*What the task requires*: State only how many lines of the records contain the string "biàn".

*Source records*:
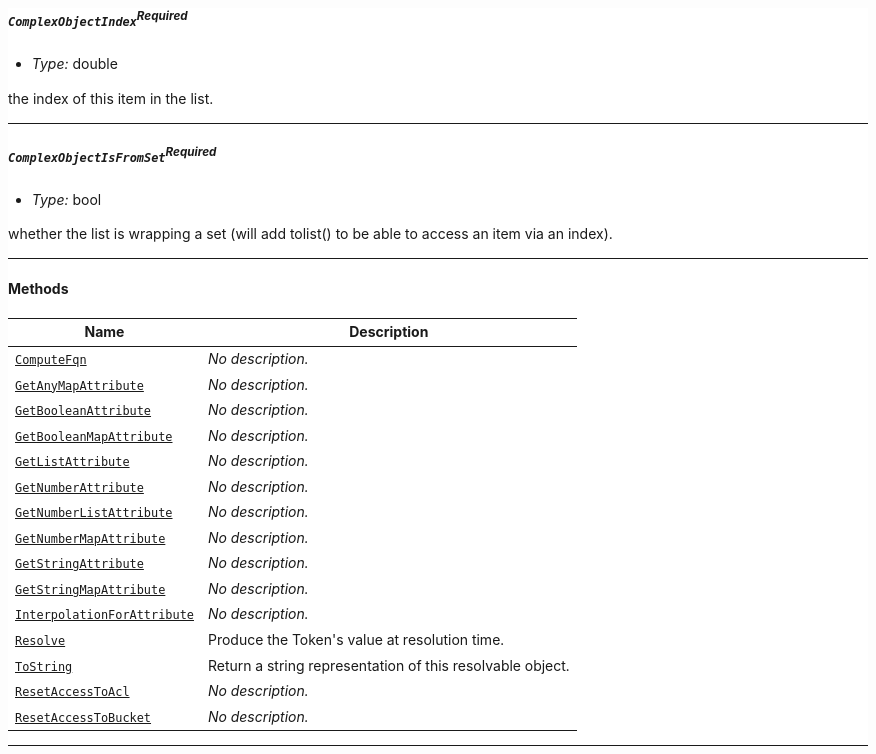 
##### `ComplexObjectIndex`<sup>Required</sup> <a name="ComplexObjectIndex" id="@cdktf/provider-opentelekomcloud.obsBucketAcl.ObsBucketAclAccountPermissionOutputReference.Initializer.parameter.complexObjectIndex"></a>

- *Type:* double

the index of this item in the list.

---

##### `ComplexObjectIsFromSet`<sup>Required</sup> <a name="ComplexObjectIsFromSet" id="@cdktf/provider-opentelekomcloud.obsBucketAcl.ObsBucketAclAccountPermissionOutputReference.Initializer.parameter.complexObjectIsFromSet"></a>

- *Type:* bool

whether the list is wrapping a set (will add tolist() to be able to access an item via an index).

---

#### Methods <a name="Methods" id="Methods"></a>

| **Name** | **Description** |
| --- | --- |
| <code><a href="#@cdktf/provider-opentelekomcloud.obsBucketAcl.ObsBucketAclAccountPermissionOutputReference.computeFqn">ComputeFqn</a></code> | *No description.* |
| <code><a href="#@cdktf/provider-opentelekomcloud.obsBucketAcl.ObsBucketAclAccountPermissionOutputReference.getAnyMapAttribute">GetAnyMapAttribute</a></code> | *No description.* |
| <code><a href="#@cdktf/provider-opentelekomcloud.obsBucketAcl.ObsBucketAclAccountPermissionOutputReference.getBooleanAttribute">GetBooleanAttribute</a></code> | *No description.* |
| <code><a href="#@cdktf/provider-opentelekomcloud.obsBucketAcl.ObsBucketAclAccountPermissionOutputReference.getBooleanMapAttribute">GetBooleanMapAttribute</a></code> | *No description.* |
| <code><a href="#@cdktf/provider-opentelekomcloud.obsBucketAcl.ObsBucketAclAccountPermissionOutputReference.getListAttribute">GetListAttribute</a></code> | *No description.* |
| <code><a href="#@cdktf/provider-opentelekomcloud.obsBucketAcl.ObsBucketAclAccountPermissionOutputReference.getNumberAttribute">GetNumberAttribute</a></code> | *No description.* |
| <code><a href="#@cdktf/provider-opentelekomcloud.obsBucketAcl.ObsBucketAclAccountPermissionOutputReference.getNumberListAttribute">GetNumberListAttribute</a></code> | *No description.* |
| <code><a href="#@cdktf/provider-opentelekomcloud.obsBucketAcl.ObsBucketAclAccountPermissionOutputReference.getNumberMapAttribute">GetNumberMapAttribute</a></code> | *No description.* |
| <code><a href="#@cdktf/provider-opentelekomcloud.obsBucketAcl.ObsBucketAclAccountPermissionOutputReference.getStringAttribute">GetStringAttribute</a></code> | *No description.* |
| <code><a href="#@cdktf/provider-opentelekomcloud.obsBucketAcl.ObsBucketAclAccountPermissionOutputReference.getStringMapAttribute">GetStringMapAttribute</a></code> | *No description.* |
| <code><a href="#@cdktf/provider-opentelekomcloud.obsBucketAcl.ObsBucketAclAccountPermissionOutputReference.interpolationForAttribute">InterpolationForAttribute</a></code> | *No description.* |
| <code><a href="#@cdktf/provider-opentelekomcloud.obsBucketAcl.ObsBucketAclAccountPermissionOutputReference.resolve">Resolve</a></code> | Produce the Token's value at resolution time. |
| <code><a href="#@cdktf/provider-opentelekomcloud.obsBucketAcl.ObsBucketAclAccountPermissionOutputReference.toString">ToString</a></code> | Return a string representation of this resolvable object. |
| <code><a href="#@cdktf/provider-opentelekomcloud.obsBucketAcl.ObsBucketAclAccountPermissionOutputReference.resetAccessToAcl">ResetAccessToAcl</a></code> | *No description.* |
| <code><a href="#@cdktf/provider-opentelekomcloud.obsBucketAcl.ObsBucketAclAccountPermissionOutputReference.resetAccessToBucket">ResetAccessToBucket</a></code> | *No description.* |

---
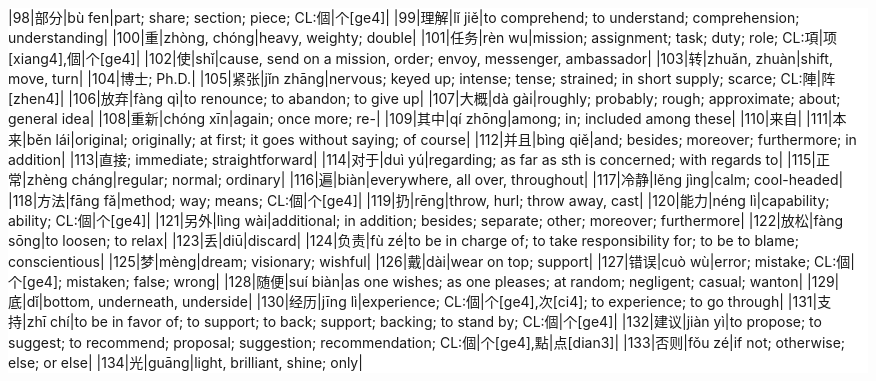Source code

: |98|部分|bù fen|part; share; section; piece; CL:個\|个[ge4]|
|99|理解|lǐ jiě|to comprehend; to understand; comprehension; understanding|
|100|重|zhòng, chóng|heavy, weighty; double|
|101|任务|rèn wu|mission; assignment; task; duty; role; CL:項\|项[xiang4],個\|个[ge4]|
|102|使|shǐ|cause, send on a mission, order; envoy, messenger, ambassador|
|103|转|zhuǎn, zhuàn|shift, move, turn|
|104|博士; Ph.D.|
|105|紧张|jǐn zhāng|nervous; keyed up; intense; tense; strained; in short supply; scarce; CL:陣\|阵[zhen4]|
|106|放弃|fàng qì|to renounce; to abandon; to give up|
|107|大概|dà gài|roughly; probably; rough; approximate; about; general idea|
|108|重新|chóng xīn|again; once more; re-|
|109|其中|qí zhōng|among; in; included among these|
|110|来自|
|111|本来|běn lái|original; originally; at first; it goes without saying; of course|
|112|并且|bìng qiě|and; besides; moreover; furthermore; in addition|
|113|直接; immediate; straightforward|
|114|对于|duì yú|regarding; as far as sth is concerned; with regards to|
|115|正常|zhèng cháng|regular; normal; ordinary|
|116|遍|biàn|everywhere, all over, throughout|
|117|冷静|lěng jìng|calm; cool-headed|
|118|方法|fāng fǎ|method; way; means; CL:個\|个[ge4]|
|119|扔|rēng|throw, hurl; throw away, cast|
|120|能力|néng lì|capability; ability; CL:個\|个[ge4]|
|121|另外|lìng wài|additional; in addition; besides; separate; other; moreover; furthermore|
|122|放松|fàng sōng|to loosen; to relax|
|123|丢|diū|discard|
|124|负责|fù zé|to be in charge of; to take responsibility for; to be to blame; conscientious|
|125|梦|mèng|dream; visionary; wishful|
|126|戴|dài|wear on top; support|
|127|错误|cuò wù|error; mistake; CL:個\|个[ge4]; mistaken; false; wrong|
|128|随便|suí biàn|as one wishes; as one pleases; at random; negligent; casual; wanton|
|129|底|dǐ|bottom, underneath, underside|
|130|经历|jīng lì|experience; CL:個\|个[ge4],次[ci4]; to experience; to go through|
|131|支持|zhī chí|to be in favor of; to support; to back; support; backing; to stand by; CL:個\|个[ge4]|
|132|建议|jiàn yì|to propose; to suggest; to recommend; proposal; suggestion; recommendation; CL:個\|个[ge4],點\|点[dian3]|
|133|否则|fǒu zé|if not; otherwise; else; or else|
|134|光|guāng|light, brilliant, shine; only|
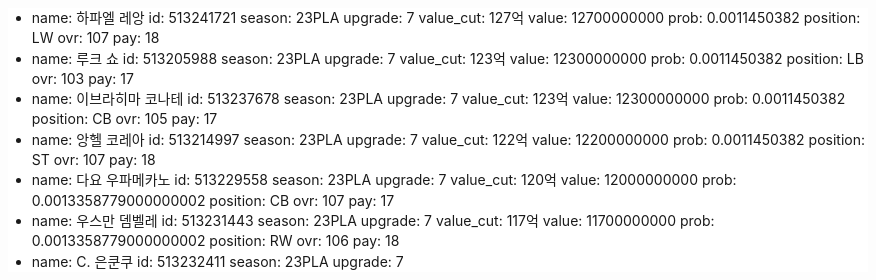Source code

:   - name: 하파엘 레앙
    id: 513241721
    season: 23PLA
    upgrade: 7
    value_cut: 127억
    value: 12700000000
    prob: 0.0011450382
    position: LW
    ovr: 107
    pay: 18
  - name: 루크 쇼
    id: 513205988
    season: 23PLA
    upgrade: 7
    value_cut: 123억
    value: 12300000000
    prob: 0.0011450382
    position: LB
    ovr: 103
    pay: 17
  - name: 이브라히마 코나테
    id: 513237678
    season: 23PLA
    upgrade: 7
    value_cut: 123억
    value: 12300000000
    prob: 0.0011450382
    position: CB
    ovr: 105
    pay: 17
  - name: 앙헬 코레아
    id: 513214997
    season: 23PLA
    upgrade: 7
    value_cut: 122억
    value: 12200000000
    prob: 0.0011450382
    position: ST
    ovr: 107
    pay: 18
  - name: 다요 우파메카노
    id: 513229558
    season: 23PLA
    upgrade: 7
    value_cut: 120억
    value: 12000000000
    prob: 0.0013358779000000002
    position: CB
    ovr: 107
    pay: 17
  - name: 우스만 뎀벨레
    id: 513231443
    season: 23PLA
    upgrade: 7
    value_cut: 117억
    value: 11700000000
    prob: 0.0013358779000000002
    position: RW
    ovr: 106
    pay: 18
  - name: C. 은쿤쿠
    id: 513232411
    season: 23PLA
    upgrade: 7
==
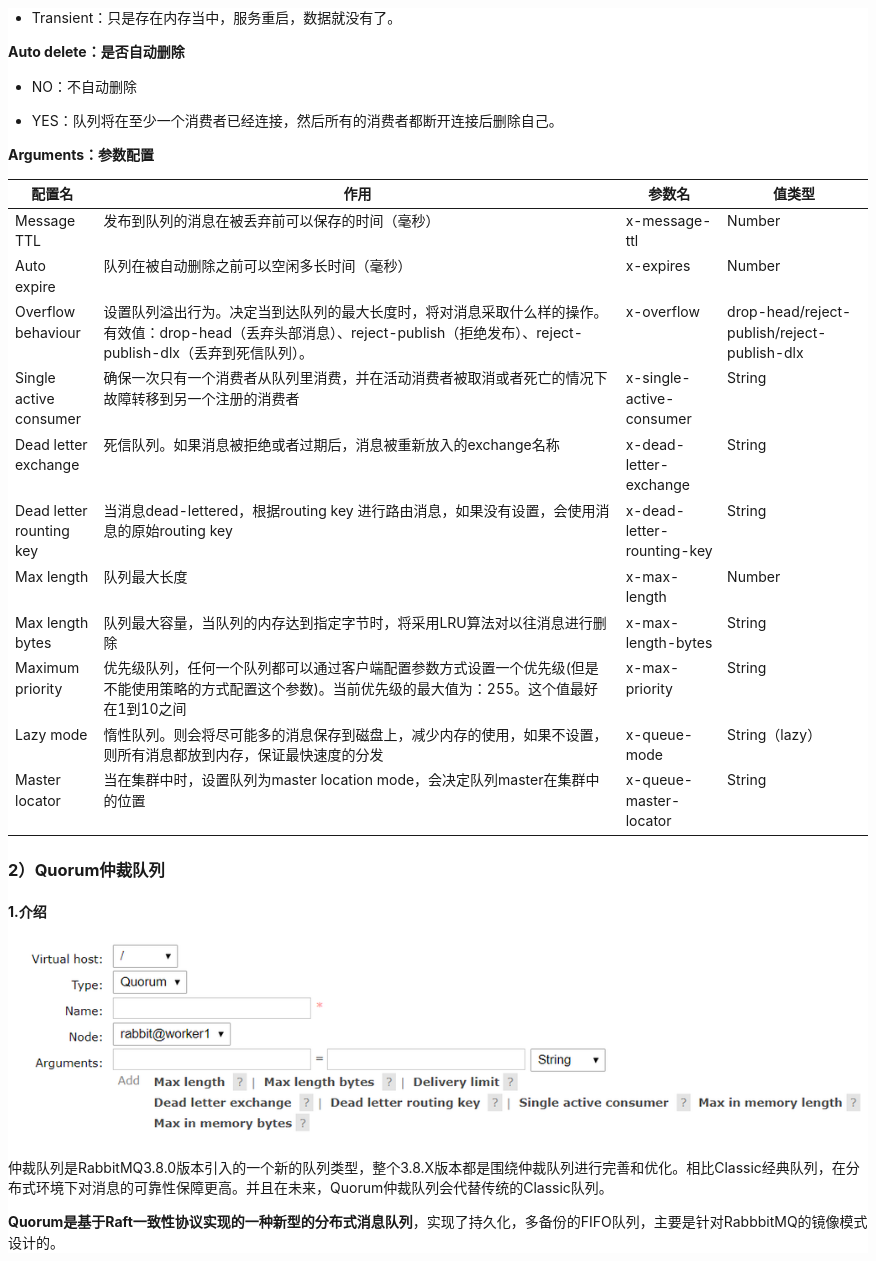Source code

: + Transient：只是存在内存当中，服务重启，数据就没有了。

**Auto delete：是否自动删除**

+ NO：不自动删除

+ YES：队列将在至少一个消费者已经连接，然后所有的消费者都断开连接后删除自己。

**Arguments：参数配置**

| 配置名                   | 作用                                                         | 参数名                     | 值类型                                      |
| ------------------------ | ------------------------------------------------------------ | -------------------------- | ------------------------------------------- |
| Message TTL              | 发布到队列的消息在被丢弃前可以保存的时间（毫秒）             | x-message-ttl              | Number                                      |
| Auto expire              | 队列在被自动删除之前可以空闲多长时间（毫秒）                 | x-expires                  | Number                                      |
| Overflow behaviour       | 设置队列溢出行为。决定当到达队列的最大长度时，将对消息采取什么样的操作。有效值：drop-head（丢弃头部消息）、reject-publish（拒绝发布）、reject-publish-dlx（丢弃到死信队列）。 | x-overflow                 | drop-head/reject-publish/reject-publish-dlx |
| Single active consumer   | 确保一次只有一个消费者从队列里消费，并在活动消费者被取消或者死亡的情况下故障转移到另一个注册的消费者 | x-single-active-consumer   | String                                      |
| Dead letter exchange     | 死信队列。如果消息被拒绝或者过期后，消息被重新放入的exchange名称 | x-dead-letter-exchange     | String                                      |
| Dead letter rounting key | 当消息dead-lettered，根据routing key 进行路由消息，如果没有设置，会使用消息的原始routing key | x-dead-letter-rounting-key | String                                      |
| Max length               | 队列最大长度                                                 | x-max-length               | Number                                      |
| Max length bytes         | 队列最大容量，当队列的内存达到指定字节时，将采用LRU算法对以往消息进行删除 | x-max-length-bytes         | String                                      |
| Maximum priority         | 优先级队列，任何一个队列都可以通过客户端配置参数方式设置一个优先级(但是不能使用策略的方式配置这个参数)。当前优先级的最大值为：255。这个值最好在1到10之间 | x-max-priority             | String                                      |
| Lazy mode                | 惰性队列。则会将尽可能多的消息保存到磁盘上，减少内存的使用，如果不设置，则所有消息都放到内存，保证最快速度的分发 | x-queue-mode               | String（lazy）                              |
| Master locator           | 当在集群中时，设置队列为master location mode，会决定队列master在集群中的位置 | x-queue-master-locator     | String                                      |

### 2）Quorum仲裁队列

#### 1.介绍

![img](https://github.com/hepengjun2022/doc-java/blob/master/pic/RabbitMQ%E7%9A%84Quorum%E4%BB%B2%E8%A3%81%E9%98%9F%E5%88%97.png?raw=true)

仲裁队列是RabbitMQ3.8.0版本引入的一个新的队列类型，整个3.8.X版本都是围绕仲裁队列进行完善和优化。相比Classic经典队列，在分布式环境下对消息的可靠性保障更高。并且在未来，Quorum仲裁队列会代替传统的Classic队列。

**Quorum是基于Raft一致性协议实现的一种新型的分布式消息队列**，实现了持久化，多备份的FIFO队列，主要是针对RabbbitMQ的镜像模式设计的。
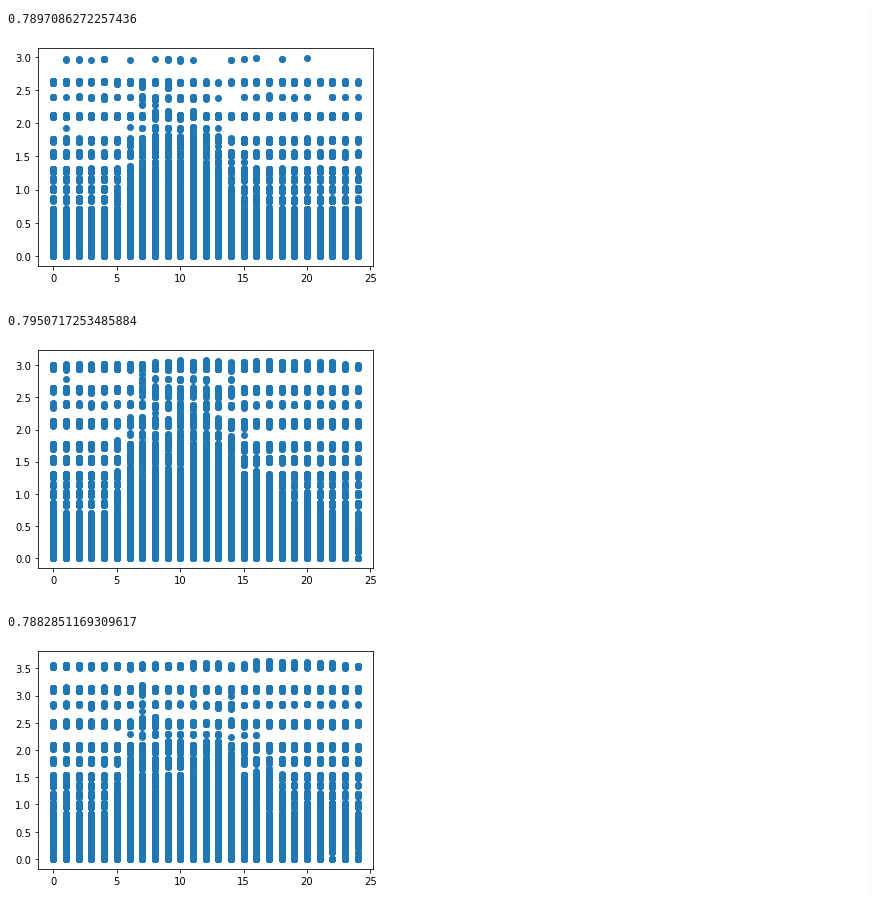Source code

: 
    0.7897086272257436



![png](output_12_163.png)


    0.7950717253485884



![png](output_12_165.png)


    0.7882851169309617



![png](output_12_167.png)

*Output below*: 2